A machine learning-based model for predicting the risk of early-stage inguinal lymph node metastases in patients with squamous cell carcinoma of the penis

Front Surg. 2023 Mar 17:10:1095545. doi: 10.3389/fsurg.2023.1095545. eCollection 2023.

Abstract

Objective: Inguinal lymph node metastasis (ILNM) is significantly associated with poor prognosis in patients with squamous cell carcinoma of the penis (SCCP). Patient prognosis could be improved if the probability of ILNM incidence could be accurately predicted at an early stage. We developed a predictive model based on machine learning combined with big data to achieve this.

Methods: Data of patients diagnosed with SCCP were obtained from the Surveillance, Epidemiology, and End Results Program Research Data. By combing variables that represented the patients' clinical characteristics, we applied five machine learning algorithms to create predictive models based on logistic regression, eXtreme Gradient Boosting, Random Forest, Support Vector Machine, and k-Nearest Neighbor. Model performance was evaluated by ten-fold cross-validation receiver operating characteristic curves, which were used to calculate the area under the curve of the five models for predictive accuracy. Decision curve analysis was conducted to estimate the clinical utility of the models. An external validation cohort of 74 SCCP patients was selected from the Affiliated Hospital of Xuzhou Medical University (February 2008 to March 2021).

Results: A total of 1,056 patients with SCCP from the SEER database were enrolled as the training cohort, of which 164 (15.5%) developed early-stage ILNM. In the external validation cohort, 16.2% of patients developed early-stage ILNM. Multivariate logistic regression showed that tumor grade, inguinal lymph node dissection, radiotherapy, and chemotherapy were independent predictors of early-stage ILNM risk. The model based on the eXtreme Gradient Boosting algorithm showed stable and efficient prediction performance in both the training and external validation groups.

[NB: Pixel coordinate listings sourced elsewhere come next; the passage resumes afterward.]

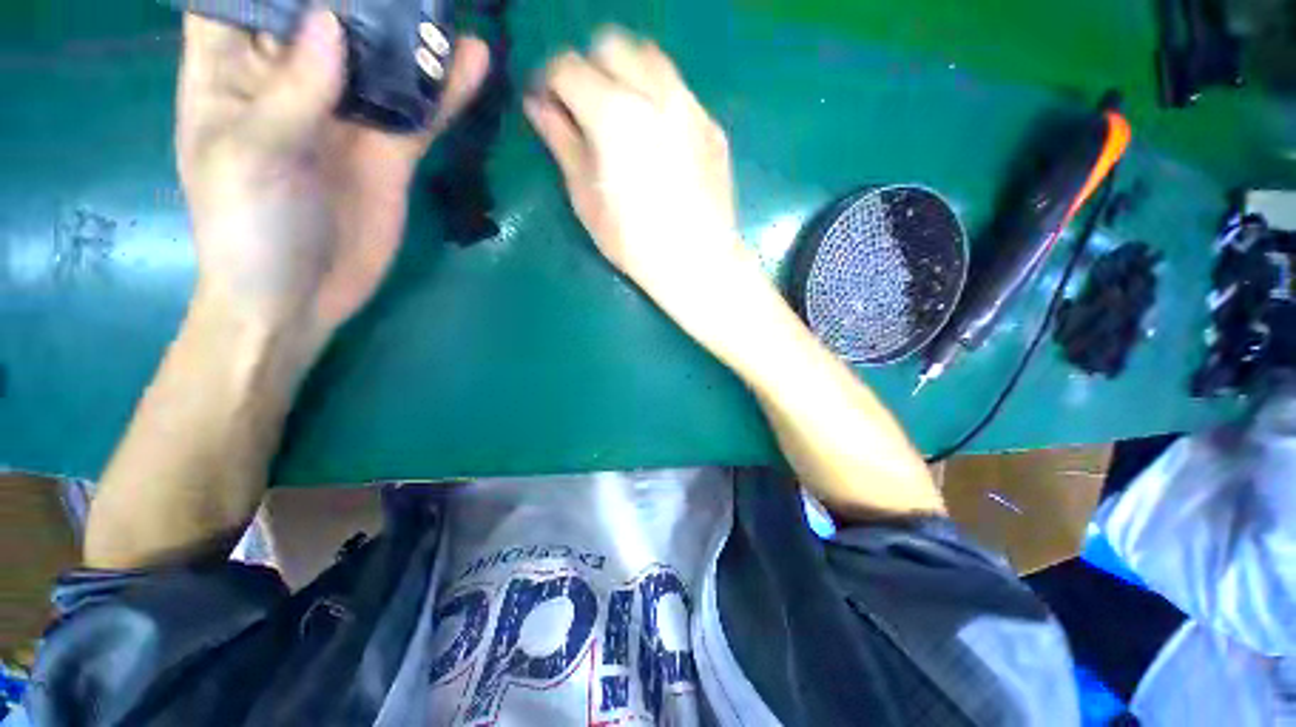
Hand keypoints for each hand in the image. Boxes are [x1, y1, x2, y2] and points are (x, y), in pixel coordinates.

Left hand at [177, 9, 489, 342]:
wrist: (301, 298)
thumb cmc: (247, 231)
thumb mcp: (250, 160)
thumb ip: (289, 95)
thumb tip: (333, 26)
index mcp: (231, 72)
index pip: (242, 0)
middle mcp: (291, 82)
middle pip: (323, 18)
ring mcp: (347, 118)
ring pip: (382, 62)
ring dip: (412, 36)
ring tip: (447, 7)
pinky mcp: (390, 154)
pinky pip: (422, 113)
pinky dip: (446, 90)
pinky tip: (472, 61)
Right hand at [524, 28, 757, 348]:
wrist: (697, 262)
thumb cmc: (634, 241)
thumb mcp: (586, 197)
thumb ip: (561, 142)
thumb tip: (539, 106)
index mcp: (613, 113)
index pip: (567, 66)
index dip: (549, 82)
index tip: (547, 105)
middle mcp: (655, 93)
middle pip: (611, 45)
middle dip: (588, 68)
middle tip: (584, 107)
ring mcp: (691, 106)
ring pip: (650, 58)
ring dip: (626, 74)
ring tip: (622, 117)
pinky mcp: (712, 126)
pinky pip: (679, 92)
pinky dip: (658, 100)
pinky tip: (658, 140)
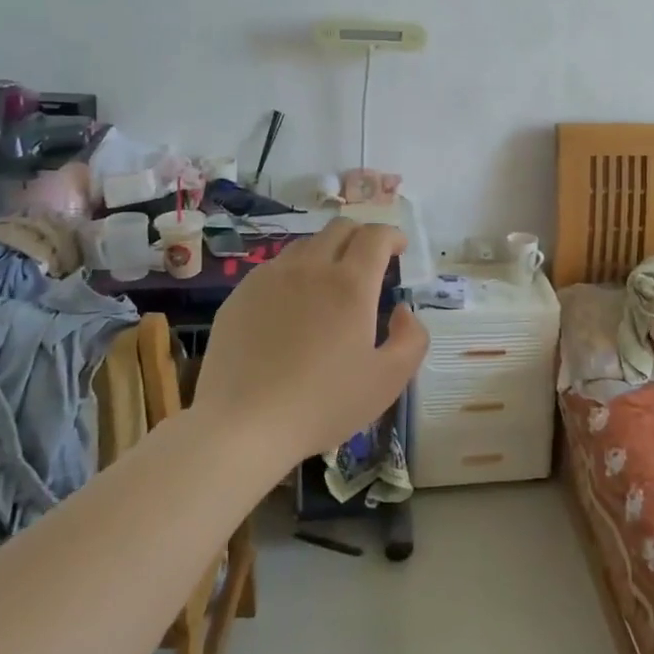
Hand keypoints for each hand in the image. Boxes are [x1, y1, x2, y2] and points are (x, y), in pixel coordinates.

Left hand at [194, 219, 428, 465]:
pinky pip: (275, 268)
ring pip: (305, 245)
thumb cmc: (324, 403)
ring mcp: (270, 278)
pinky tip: (292, 307)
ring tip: (330, 285)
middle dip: (362, 237)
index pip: (375, 236)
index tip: (400, 250)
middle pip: (340, 229)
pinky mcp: (241, 294)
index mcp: (350, 284)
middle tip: (370, 263)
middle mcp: (310, 268)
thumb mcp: (388, 380)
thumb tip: (404, 311)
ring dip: (327, 253)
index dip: (393, 236)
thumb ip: (412, 338)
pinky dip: (295, 274)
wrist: (243, 425)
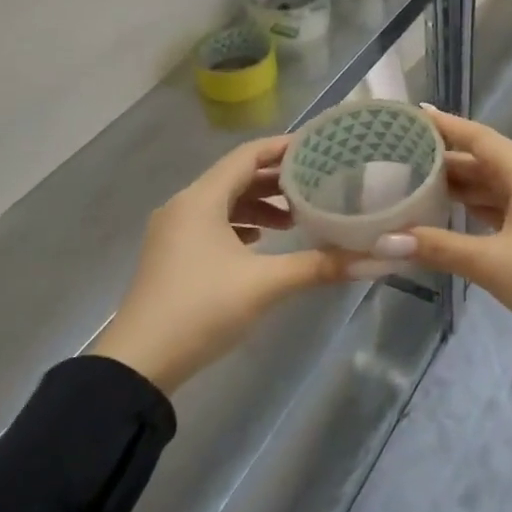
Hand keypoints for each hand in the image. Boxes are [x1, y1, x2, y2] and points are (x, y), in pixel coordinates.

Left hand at [93, 137, 348, 392]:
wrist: (139, 364)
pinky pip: (211, 224)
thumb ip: (318, 266)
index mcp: (201, 200)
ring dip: (259, 205)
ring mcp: (173, 232)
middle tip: (317, 184)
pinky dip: (240, 225)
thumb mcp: (265, 284)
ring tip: (296, 218)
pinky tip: (261, 242)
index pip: (247, 156)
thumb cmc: (202, 309)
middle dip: (276, 180)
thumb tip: (372, 259)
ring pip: (223, 203)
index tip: (318, 147)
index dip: (282, 148)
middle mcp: (183, 206)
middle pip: (235, 177)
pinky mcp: (172, 256)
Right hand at [374, 108, 511, 408]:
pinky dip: (478, 210)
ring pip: (495, 187)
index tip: (413, 115)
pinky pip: (505, 209)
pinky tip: (454, 217)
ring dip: (461, 187)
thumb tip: (385, 241)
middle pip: (486, 161)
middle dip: (446, 160)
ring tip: (418, 185)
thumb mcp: (490, 262)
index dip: (446, 125)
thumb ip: (438, 248)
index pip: (479, 138)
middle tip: (402, 158)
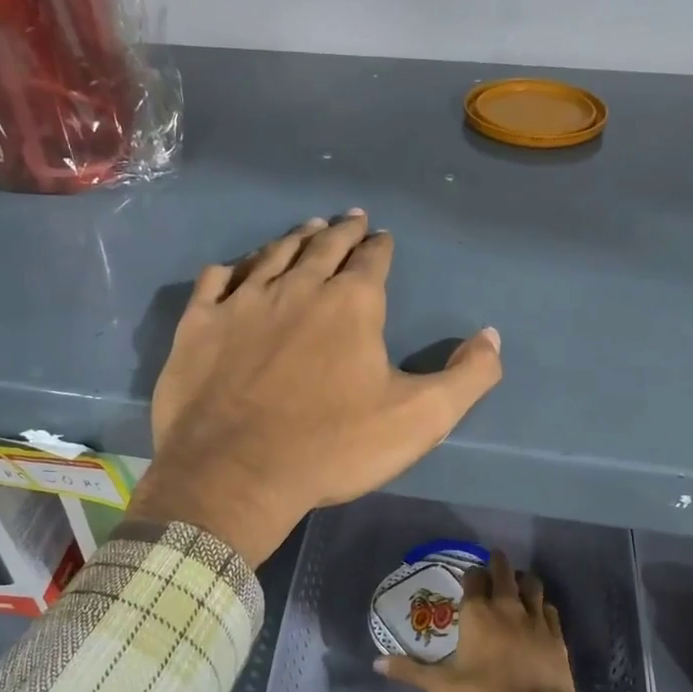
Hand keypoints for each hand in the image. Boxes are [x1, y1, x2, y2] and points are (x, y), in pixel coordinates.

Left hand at [127, 211, 502, 565]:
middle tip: (349, 217)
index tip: (382, 236)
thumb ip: (467, 376)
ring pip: (272, 255)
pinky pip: (215, 281)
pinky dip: (230, 269)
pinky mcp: (200, 324)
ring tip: (307, 228)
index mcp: (351, 304)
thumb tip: (492, 336)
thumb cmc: (333, 447)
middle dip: (341, 230)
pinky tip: (234, 269)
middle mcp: (298, 287)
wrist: (236, 474)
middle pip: (323, 246)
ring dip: (293, 239)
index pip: (372, 260)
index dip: (380, 246)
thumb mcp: (420, 418)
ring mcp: (243, 302)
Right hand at [374, 552, 578, 691]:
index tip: (469, 580)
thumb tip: (376, 663)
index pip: (474, 577)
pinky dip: (541, 605)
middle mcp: (507, 605)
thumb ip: (410, 671)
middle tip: (494, 566)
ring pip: (531, 582)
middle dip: (498, 563)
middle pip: (504, 569)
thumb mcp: (443, 686)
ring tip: (517, 585)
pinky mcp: (555, 631)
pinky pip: (548, 607)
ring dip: (522, 580)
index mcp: (478, 613)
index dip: (471, 575)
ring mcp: (534, 616)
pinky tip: (537, 613)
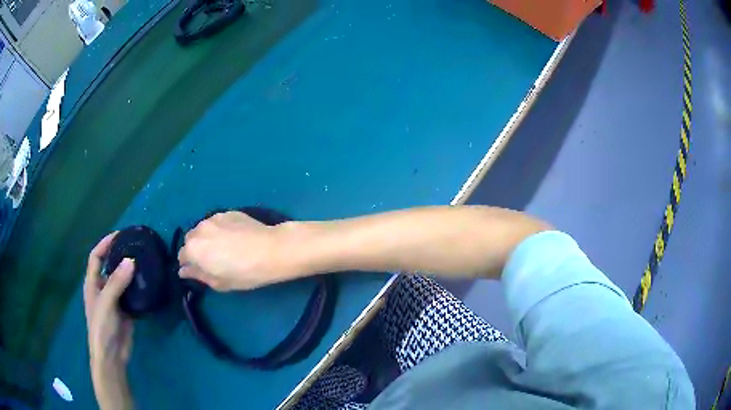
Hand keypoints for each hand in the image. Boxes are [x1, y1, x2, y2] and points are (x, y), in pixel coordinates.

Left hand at [84, 232, 133, 408]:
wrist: (111, 356)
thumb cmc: (102, 327)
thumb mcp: (106, 303)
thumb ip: (117, 282)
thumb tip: (131, 260)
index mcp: (92, 283)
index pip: (96, 257)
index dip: (105, 244)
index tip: (119, 235)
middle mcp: (102, 288)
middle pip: (110, 267)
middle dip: (120, 256)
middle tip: (136, 247)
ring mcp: (115, 300)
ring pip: (122, 281)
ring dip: (131, 272)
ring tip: (145, 262)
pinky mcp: (126, 311)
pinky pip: (132, 295)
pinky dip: (138, 288)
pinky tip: (148, 284)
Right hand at [178, 211, 288, 290]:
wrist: (271, 250)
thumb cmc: (244, 272)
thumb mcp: (219, 282)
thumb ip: (197, 275)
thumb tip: (183, 271)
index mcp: (193, 249)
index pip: (182, 257)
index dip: (190, 265)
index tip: (201, 271)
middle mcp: (198, 229)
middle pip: (190, 240)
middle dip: (197, 250)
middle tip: (213, 260)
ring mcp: (213, 217)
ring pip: (203, 229)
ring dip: (207, 238)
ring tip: (224, 247)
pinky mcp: (227, 212)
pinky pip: (216, 222)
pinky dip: (219, 229)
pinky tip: (234, 237)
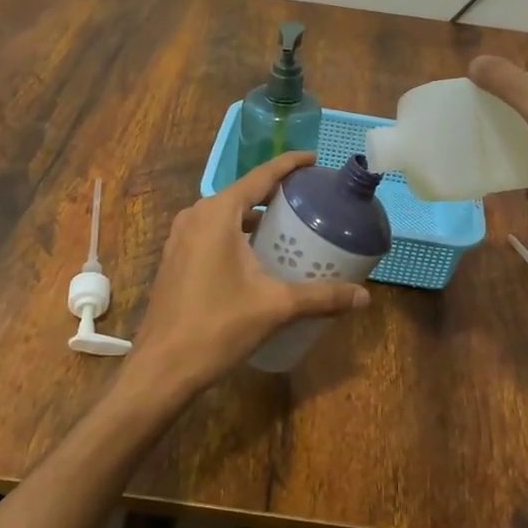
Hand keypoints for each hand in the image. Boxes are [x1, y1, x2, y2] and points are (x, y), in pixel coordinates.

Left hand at [122, 151, 369, 400]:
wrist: (163, 367)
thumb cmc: (218, 326)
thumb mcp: (276, 307)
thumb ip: (322, 297)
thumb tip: (364, 298)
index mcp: (217, 213)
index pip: (260, 176)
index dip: (289, 165)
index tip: (314, 159)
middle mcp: (196, 216)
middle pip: (243, 193)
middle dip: (275, 193)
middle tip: (310, 198)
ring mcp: (181, 238)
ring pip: (226, 214)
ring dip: (255, 216)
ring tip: (289, 225)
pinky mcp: (176, 258)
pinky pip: (212, 232)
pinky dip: (237, 233)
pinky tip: (258, 255)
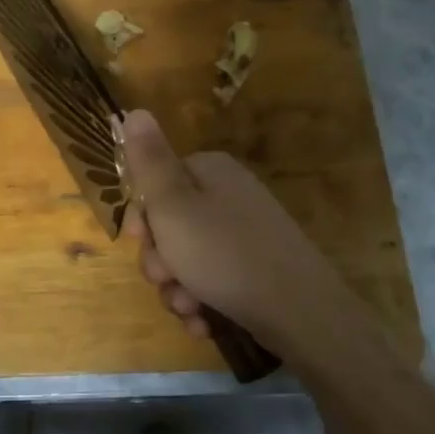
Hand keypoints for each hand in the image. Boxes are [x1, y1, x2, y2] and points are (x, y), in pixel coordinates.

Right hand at [120, 108, 362, 366]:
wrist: (299, 312)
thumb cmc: (224, 254)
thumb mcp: (173, 205)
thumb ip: (149, 161)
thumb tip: (135, 111)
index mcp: (210, 172)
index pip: (156, 184)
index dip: (141, 216)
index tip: (139, 240)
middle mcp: (228, 196)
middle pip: (170, 225)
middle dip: (160, 260)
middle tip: (165, 278)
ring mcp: (245, 235)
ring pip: (187, 260)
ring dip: (177, 288)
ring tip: (188, 308)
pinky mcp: (255, 270)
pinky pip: (213, 281)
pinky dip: (202, 302)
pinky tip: (203, 322)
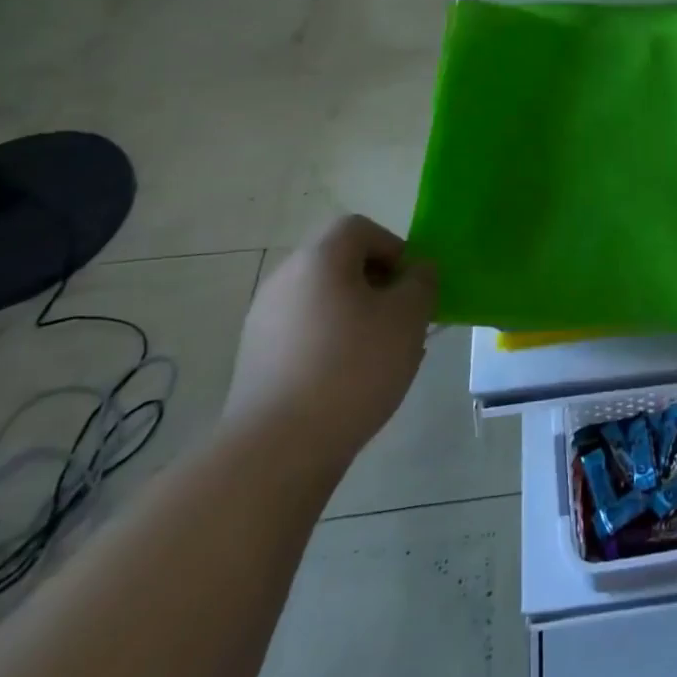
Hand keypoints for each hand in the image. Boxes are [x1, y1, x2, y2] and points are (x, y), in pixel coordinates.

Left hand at [223, 215, 435, 481]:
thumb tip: (418, 270)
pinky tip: (348, 384)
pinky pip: (304, 335)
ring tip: (380, 358)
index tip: (411, 286)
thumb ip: (421, 282)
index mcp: (319, 258)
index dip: (393, 247)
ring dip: (355, 317)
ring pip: (323, 301)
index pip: (359, 228)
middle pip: (339, 263)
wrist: (277, 448)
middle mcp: (285, 279)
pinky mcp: (255, 360)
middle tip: (402, 322)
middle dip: (377, 286)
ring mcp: (263, 320)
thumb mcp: (408, 317)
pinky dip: (330, 346)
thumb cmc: (352, 367)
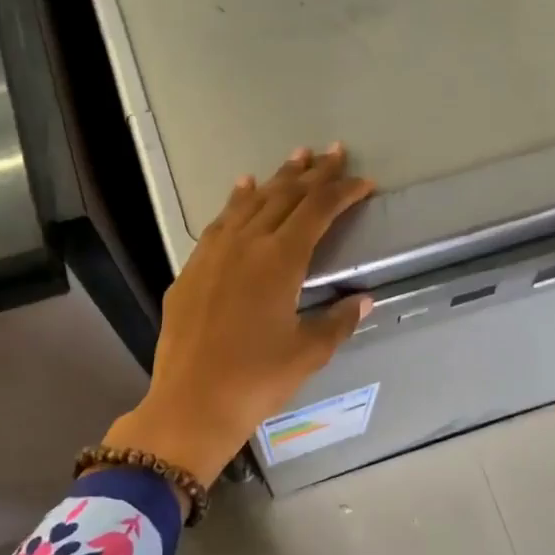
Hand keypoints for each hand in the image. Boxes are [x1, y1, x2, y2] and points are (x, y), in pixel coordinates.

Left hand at [103, 145, 375, 491]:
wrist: (192, 402)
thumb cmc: (257, 379)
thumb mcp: (308, 352)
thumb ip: (338, 321)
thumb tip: (363, 300)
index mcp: (280, 260)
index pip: (318, 211)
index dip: (343, 192)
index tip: (363, 182)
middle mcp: (246, 244)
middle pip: (284, 196)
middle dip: (312, 173)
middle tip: (333, 151)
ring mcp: (213, 253)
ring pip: (250, 202)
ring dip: (275, 179)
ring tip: (295, 158)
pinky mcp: (191, 269)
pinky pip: (220, 222)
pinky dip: (236, 202)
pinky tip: (242, 190)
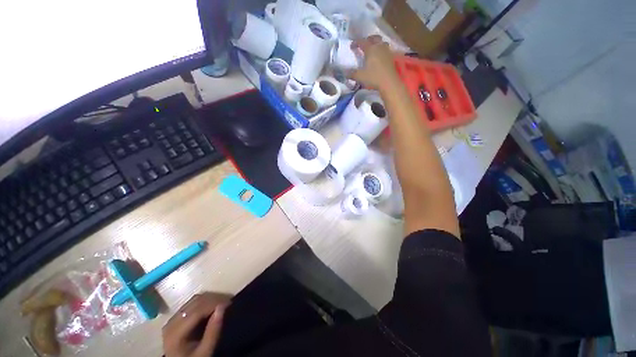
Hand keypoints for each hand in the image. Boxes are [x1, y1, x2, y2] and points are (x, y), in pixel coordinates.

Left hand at [163, 293, 231, 356]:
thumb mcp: (204, 352)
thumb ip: (213, 331)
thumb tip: (223, 306)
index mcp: (175, 333)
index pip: (197, 311)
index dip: (214, 304)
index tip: (230, 302)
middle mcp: (171, 322)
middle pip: (195, 302)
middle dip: (214, 299)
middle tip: (229, 300)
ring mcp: (172, 318)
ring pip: (194, 300)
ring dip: (210, 298)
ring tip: (222, 302)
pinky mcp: (176, 317)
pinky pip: (192, 303)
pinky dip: (204, 301)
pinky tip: (213, 305)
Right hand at [351, 35, 400, 91]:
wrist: (389, 82)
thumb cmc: (373, 77)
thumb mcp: (360, 76)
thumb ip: (352, 74)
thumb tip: (345, 73)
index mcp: (370, 49)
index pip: (362, 41)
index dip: (356, 43)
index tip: (351, 46)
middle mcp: (379, 46)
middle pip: (374, 38)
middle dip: (368, 39)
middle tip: (364, 44)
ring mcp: (386, 51)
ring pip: (382, 42)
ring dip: (377, 44)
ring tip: (373, 50)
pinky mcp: (391, 57)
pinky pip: (386, 50)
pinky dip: (381, 51)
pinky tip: (379, 57)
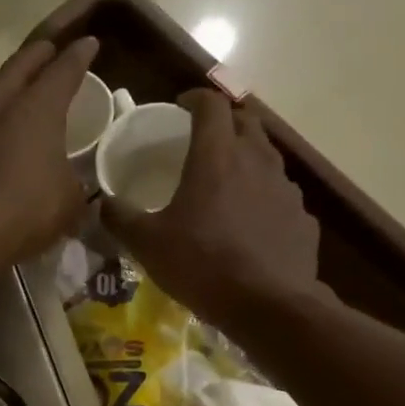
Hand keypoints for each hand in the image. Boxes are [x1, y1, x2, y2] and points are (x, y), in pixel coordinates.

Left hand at [0, 36, 98, 264]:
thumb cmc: (23, 214)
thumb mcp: (68, 204)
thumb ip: (74, 186)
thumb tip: (72, 186)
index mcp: (36, 110)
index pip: (63, 70)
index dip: (79, 57)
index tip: (89, 45)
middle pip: (18, 67)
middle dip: (37, 56)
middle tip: (48, 51)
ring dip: (2, 91)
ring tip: (11, 96)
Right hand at [101, 89, 322, 329]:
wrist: (269, 306)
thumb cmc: (202, 266)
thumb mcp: (148, 245)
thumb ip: (121, 218)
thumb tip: (102, 203)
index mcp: (217, 156)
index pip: (211, 104)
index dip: (194, 98)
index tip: (181, 107)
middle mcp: (257, 161)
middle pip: (246, 122)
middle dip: (225, 123)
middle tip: (205, 141)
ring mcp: (286, 189)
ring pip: (267, 158)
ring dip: (247, 159)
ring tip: (228, 184)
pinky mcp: (303, 218)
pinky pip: (281, 197)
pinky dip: (265, 198)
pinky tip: (252, 225)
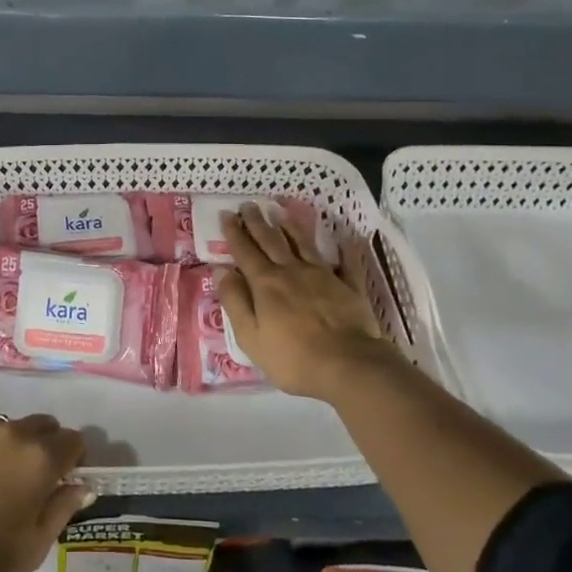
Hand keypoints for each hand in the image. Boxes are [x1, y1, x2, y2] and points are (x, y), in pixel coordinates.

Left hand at [0, 416, 90, 571]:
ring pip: (5, 428)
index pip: (73, 439)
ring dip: (7, 447)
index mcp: (40, 458)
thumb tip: (81, 485)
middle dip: (43, 446)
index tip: (63, 479)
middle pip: (41, 425)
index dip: (73, 458)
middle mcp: (12, 431)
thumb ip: (62, 509)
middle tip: (28, 479)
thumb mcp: (33, 547)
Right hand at [220, 203, 402, 403]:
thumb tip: (221, 270)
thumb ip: (235, 301)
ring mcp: (324, 276)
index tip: (227, 214)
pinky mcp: (350, 287)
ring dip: (291, 227)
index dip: (234, 232)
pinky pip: (347, 262)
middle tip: (249, 204)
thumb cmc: (293, 358)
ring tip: (281, 212)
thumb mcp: (251, 336)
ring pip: (304, 244)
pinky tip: (345, 237)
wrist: (349, 366)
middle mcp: (292, 271)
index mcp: (266, 284)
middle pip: (271, 241)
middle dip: (257, 222)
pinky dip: (345, 248)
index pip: (245, 252)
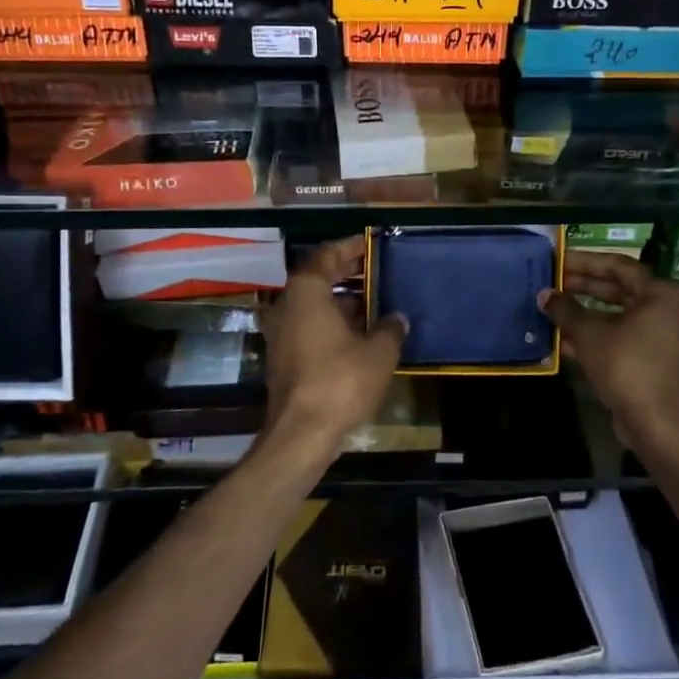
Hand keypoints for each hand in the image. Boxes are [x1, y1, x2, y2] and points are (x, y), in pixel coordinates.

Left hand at [259, 236, 406, 454]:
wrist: (301, 434)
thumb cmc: (340, 381)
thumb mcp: (378, 352)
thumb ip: (390, 329)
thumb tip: (397, 318)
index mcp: (306, 292)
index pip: (326, 256)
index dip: (349, 248)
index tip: (370, 244)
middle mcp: (287, 306)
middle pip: (317, 279)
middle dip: (346, 273)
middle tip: (375, 269)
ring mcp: (281, 333)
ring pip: (313, 305)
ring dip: (340, 301)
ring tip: (374, 301)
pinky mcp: (283, 358)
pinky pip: (309, 327)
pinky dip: (332, 323)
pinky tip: (359, 333)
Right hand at [539, 252, 678, 445]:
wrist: (660, 425)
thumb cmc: (627, 366)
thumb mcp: (589, 334)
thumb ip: (565, 310)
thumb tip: (545, 295)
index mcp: (663, 294)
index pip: (619, 266)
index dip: (585, 262)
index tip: (558, 262)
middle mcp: (673, 312)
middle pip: (623, 291)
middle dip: (585, 289)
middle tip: (555, 285)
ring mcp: (671, 340)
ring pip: (624, 318)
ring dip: (590, 316)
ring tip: (557, 312)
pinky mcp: (664, 365)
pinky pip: (629, 341)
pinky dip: (603, 338)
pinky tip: (569, 343)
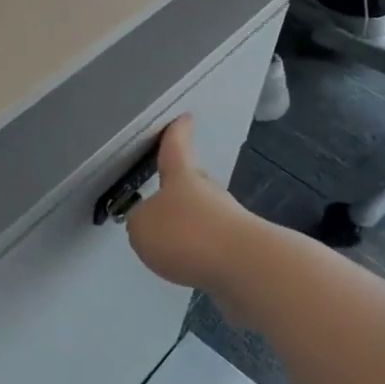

Conclusion: The ML model based on the XGB algorithm has high predictive effectiveness and may be used to predict early-stage ILNM risk in SCCP patients. Therefore, it may show promise in clinical decision-making.

Keywords: inguinal lymph node metastases; machine learning algorithms; penis cancer; prediction model; real-world research; squamous cell carcinoma.

Grants and funding

This work was supported by The second round of Xuzhou Medical Leading Talents Training Project (XWRCHT20210027).